[[ TASK INPUT open ]]

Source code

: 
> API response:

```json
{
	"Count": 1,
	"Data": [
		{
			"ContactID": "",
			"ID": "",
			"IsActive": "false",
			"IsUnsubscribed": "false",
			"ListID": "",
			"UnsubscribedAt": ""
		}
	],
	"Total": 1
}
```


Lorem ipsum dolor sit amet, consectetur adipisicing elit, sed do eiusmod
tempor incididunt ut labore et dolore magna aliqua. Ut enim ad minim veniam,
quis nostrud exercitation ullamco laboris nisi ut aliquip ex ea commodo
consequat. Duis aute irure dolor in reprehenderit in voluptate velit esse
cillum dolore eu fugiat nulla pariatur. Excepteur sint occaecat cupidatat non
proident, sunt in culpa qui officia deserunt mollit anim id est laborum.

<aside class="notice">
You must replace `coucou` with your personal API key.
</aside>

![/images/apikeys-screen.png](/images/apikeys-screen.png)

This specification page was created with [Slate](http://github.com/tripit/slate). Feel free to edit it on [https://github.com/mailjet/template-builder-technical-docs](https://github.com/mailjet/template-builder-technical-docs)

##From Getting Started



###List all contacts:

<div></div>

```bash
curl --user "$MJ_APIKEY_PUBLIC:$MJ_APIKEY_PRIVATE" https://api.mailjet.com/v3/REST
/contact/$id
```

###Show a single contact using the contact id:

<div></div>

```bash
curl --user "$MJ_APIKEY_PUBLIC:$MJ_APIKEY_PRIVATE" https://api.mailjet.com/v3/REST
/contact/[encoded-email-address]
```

[[ TASK INPUT closed ]]
[[ TASK INPUT open ]]

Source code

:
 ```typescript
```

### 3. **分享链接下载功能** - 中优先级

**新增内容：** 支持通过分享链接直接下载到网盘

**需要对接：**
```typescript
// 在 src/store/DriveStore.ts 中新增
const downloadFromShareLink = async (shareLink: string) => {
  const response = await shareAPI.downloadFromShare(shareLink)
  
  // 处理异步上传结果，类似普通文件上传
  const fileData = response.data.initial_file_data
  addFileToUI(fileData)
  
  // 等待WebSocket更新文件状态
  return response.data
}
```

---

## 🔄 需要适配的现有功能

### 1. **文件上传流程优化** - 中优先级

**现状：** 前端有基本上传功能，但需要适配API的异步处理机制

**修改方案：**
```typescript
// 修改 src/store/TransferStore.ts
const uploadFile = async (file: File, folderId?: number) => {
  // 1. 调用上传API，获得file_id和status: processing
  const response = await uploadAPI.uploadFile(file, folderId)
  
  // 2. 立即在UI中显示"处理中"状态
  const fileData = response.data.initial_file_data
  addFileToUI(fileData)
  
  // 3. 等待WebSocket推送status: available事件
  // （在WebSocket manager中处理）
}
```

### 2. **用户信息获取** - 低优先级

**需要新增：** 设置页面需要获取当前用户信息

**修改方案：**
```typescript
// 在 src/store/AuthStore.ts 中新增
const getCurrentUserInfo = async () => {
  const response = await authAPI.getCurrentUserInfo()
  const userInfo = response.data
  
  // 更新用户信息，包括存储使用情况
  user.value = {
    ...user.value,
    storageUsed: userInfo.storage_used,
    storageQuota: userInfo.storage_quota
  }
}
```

[[ TASK INPUT closed ]]

WHAT THE EXERCISE ASKS
Search the material for the word "const" and copy each line where it occurs.

OUTPUT OF THE EXERCISE
const downloadFromShareLink = async (shareLink: string) => {
  const response = await shareAPI.downloadFromShare(shareLink)
  const fileData = response.data.initial_file_data
const uploadFile = async (file: File, folderId?: number) => {
  const response = await uploadAPI.uploadFile(file, folderId)
  const fileData = response.data.initial_file_data
const getCurrentUserInfo = async () => {
  const response = await authAPI.getCurrentUserInfo()
  const userInfo = response.data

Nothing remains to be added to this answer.